To address the current lack of suitable methods for measuring conceptual revision in adult populations, we argued for the use of masked time-lagged designs to directly research the implementation of conceptual change. By testing participants’ understanding at two different time points—without revealing that the second stage is connected to the first one—the method increases ecological validity and control over survey pragmatics, making it well-suited for studies on revision conducted on survey platforms. Our findings indicate that the masked time-lagged design offers a credible framework for conceptual engineers seeking to evaluate whether changes to established concepts can be effectively implemented.

Because masked time-lagged designs allow conceptual engineers to directly test questions related to propagation and implementation, the above findings about dinosaur and planet offer direct, albeit initial, insights into the factors that affect intentional conceptual revision. In Section 4.1, we address several limitations in our methodology before discussing in Section 4.2 how our findings offer first answers to the global and local implementation questions. In Section 4.3, we address the objection that our study measures changes in beliefs as opposed to changes in concepts. In the final section, Section 4.4, we expand the discussion to other conceptual engineering frameworks, arguing that masked time-lagged designs have utility beyond content internalist conceptual engineering frameworks.

4.1 Limitations of Main Study

Before discussing specific inferences that can be drawn about conceptual revision, it is worth acknowledging a few limitations of the Main Study that prevent broader conclusions. Acknowledging these will help map the limits of what inferences can be drawn while also highlighting where future research would be most fruitful.

The first set of limitations is related to the project’s scope. Most straightforwardly, only two concepts were investigated. Dinosaur and Planet were the only concepts the authors collectively agreed met the ethical and pragmatic desiderata laid out in Section 2.1 and whose change was structured in a way that allowed for measurement using the three measures. Importantly, both planet and dinosaur are natural kind conceptsFootnote 12 as opposed to artificial kind concepts like table (see Gelman 2013; Rose and Nichols 2019), abstract concepts like truth, and social kind concepts like janitor—not to mention variations of each such as dual character concepts like artist (Knobe et al. 2013; Reuter 2019) and evaluative concepts like vandal (Eklund 2011; Willemsen and Reuter 2021). Another limitation of scope is the timeline of measurement. True revisionary uptake would last on the scale of years, not just hours and days, and it is an open question how much uptake of the sort measured above drops off over time. We found no evidence of an effect of time in the dataset, but future exploratory work should explore variations in duration to better understand the effect of time on conceptual uptake based on direct interventions.

··········

### WRITTEN PROBLEM 1
In the text on measuring conceptual revision, which two concepts did the Main Study investigate?
### WRITTEN PROBLEM 2
Please carry on the text on measuring conceptual revision, starting right after its last sentence.

··········

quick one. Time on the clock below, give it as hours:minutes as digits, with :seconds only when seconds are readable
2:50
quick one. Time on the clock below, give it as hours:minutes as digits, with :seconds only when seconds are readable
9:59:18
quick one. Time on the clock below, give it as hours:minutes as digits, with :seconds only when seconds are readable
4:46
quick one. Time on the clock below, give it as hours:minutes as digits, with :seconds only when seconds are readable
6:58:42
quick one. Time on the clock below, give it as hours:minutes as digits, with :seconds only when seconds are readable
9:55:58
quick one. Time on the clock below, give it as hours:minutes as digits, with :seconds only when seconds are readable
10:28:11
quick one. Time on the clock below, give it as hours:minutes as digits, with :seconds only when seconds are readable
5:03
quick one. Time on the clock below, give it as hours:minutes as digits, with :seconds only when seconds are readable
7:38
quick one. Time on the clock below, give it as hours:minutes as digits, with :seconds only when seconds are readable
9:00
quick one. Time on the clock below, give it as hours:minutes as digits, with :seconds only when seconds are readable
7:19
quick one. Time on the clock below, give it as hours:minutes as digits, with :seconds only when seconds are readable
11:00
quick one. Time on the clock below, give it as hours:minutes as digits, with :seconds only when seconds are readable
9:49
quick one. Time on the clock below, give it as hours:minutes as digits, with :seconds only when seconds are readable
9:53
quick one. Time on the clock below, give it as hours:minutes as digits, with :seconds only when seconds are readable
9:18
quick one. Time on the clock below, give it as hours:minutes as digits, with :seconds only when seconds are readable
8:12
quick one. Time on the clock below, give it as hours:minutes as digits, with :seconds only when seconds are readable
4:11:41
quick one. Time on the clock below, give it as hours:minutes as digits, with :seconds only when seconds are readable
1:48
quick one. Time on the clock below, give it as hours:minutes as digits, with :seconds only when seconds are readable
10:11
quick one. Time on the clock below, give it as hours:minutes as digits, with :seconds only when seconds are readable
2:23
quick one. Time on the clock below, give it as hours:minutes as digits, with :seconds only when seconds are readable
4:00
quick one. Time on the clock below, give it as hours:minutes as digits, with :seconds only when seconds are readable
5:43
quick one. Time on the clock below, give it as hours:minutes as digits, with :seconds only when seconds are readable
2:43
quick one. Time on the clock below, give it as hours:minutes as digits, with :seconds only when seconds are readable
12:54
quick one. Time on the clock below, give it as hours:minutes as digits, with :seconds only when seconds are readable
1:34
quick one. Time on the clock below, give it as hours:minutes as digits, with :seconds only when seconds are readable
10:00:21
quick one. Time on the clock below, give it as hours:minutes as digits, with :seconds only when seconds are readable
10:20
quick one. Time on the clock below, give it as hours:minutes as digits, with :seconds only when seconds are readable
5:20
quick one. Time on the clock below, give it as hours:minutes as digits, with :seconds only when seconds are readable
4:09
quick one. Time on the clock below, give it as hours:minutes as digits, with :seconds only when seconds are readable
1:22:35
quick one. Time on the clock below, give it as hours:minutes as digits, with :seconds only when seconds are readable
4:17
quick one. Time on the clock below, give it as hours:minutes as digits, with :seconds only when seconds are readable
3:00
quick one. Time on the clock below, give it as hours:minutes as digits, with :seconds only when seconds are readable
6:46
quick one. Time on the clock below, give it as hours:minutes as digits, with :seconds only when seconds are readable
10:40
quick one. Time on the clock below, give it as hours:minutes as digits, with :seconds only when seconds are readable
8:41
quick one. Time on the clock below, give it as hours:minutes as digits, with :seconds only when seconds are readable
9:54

··········

### RIGHT ANSWER 1
Dinosaur and planet.

### RIGHT ANSWER 2
The second set of limitations is related to the use of a two session between-subject design. This was chosen as the most likely method to result in successful masking. As discussed in Section 1.2, masking allows for valid comparisons between participants who had seen the intervention and had not, as we wanted to compare control data to genuine ecologically valid responses as opposed to responses driven by experimenter demand. Future research would greatly further the methodology of measuring conceptual change by exploring the possibility of masking two or three session within-subject designs or multi-session measurements extending over a greater timescale.

Third, the measures used in the Main Study that were drawn from the literature provide a limited view into what changed in the minds of participants. While coding the three measures allow for clean binary signals about the presence of the content of interest, each measure only produced between one and four data points about each participant’s conceptual content. This reveals only a small subset of a participant’s overall conceptual content, to say nothing of the content of their larger conceptual schema. The SFP and Completion task additionally under-count the conceptual content of interest. For example, “extinct” will not be someone’s only salient property of dinosaur, and it will not always be among a participant’s responses to free-response questions measuring salient properties. Therefore while the SFP and Completion tasks are not the best measure for approximating the prevalence of specific content in a population, they are still useful to test how content changes in response to interventions. In future work, alternative question types such as ranking questions or think-aloud protocols may yield richer and more accurate measurement of conceptual content from participants.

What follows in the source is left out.